I was a pretty decent homeschooler...all those many years ago. I researched curriculum, wrote curriculum, studied my kids, chose the best programs, worked hard at prep and having a great attitude and co-oped with the best of them. My kids have been to every museum, working farm, factory, brewery, printer, military installation and historical site within a 300 mile radius. I took them to Europe, Mexico and a bunch of places in between. They both were accepted into plenty of colleges and universities and they are smart, accomplished young adults who love learning.
Homeschooling was really amazing and I loved (almost) every minute of it with my kids. But honestly, after 18 years I was glad when Emily went to college full time. For about two years I was glad.
Then my friend David told me he needed a sub this year for a few classes of high school English comp for a cool group he operates called One Day Academy.
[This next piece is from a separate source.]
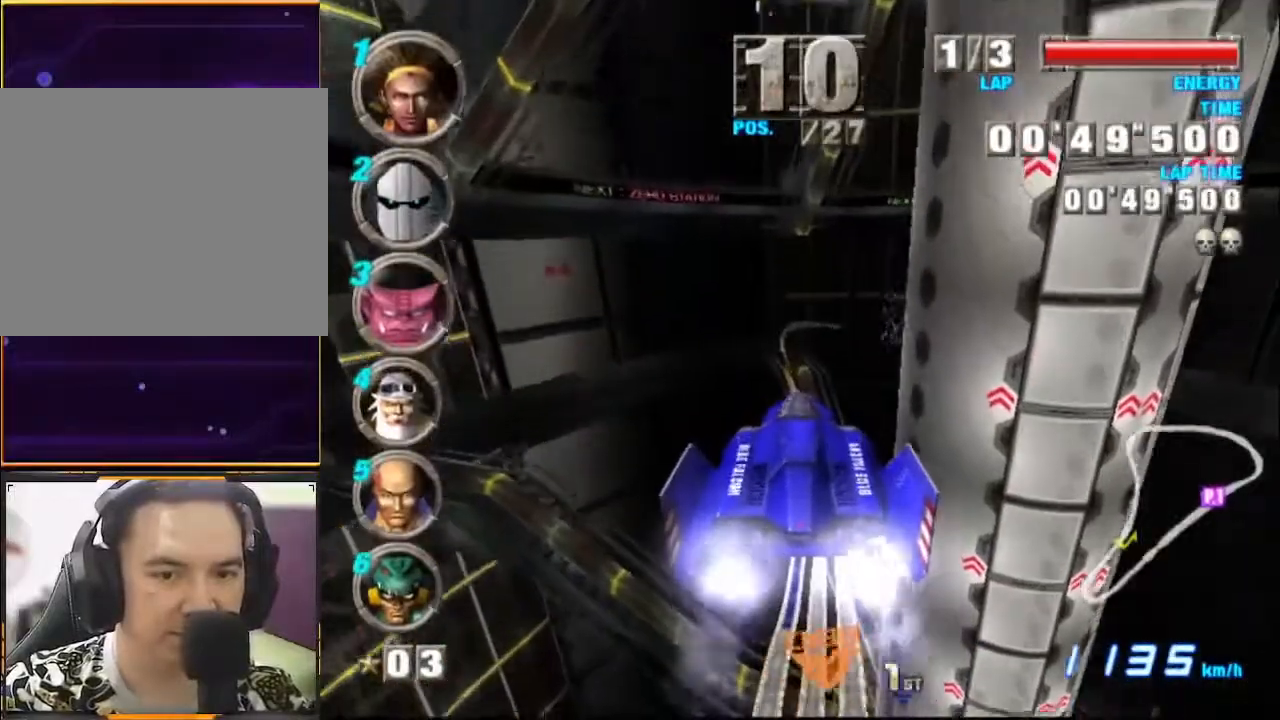
{"buttons": ["A"], "left_stick": "up-right", "events": [[500, "left_stick", "up-right"]]}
I pretty much begged him to let me teach. It has been wonderful.
The curriculum was written by another friend, Debra Pahlow, and is way better than anything on the market and certainly better than anything I've ever written. It's deep, rich, engaging, educational and fun.
If you have a student in the Austin area you should try to get them in one of Debra's classes.
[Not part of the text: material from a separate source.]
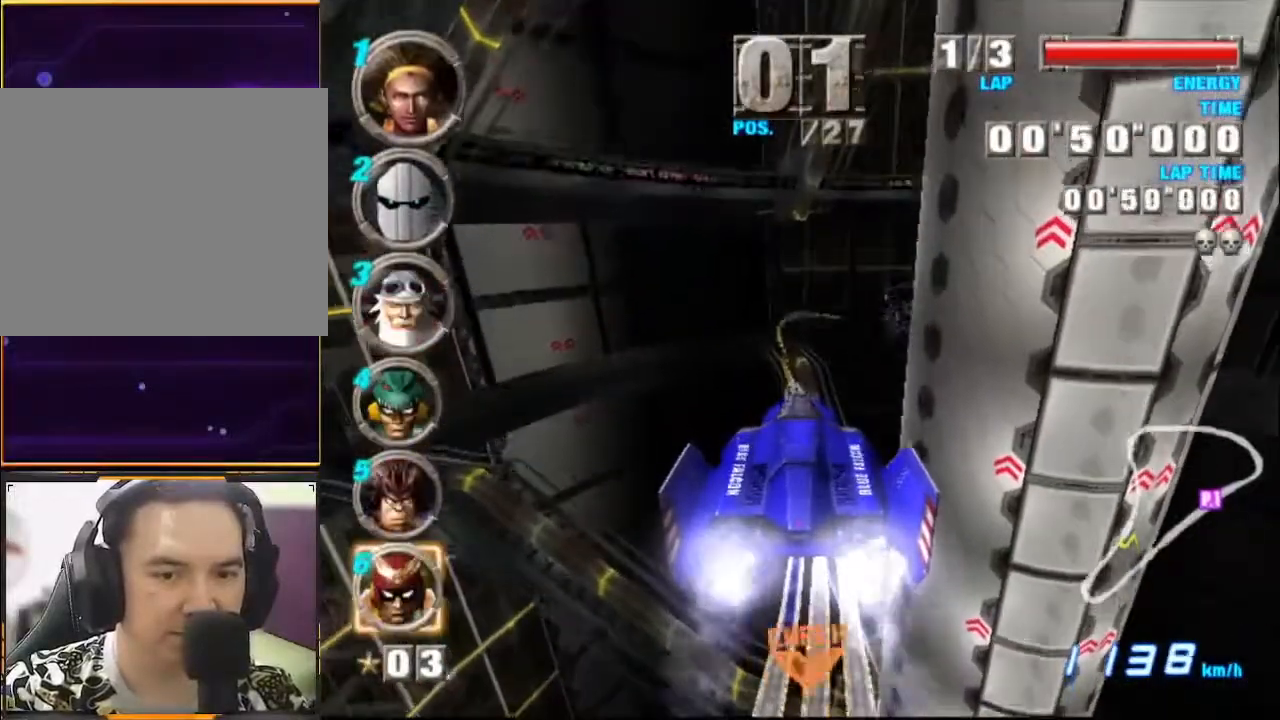
{"buttons": ["A"], "left_stick": "center", "events": [[133, "left_stick", "center"]]}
Besides the awesome curriculum I am absolutely in LOVE with the students. They are surprising and maddening, mind-blowing creative and infuriating, heart-stoppingly insightful and mind-numbingly forgetful - and such a delight.
The problem? The extrovert in me who loves teaching and taking kids places does not so much much like cooking. By myself. I like cooking with Terry. He is a inspiring and creative cook. Everything we make together, although it takes a while to get to the table, is great. But he is off tutoring college math with Emily in the study, nowhere near the kitchen. And he SHOULD tutor college math...I did grades 1-12, right?
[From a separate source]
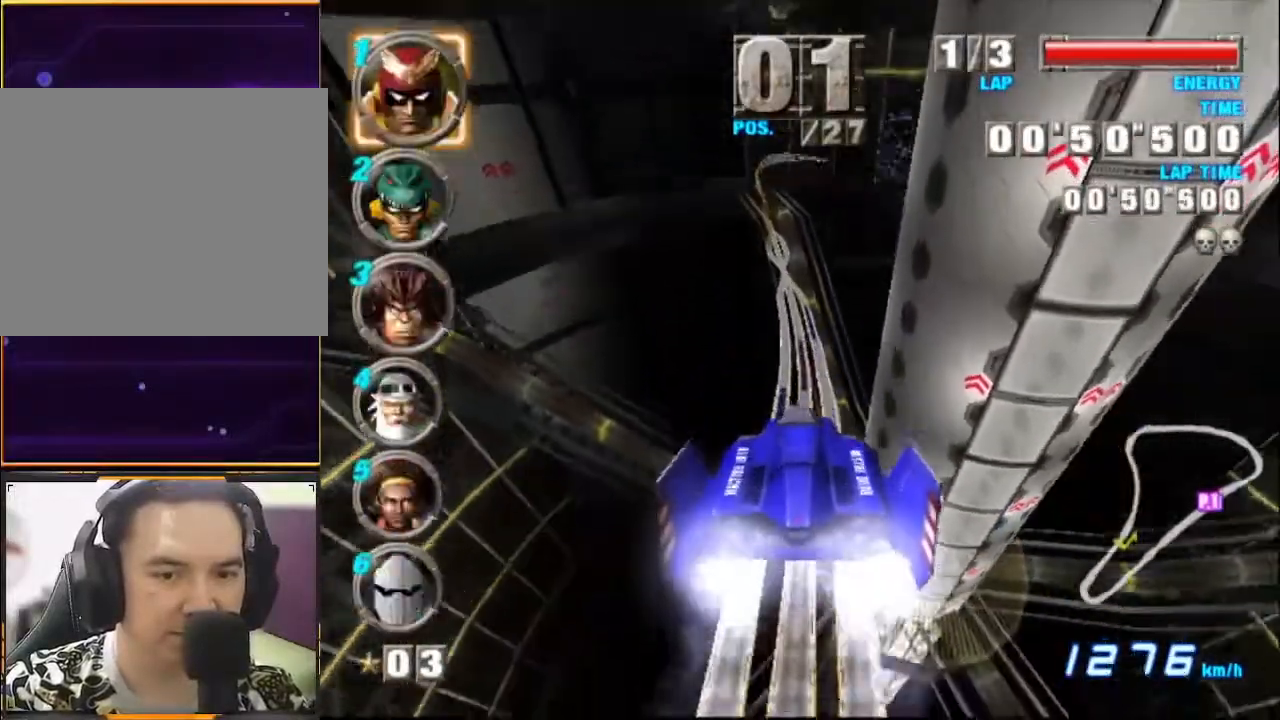
{"buttons": ["A"], "left_stick": "down", "events": [[467, "left_stick", "down"]]}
So what love looks like tonight is me alone in the kitchen making Hamantashen for my students end-of-the-study Book of Esther Purim celebration. I'm just not so good at this kind of thing anymore. The cookies are too fat, the filling is runny and they look NOTHING like the picture Debra sent me. After three crummy batches I am obviously in avoidance mode, writing instead of cooking-problem-solving.
I am also googling who might make those cookies in town so I can go buy them instead of continuing to majorly fail at tri-cornered, jam-filled, cooking-baking.
I just went to the study to whine and Emily's remark was, "Mom, just go find a Jewish bakery where they make those things."
That's my girl.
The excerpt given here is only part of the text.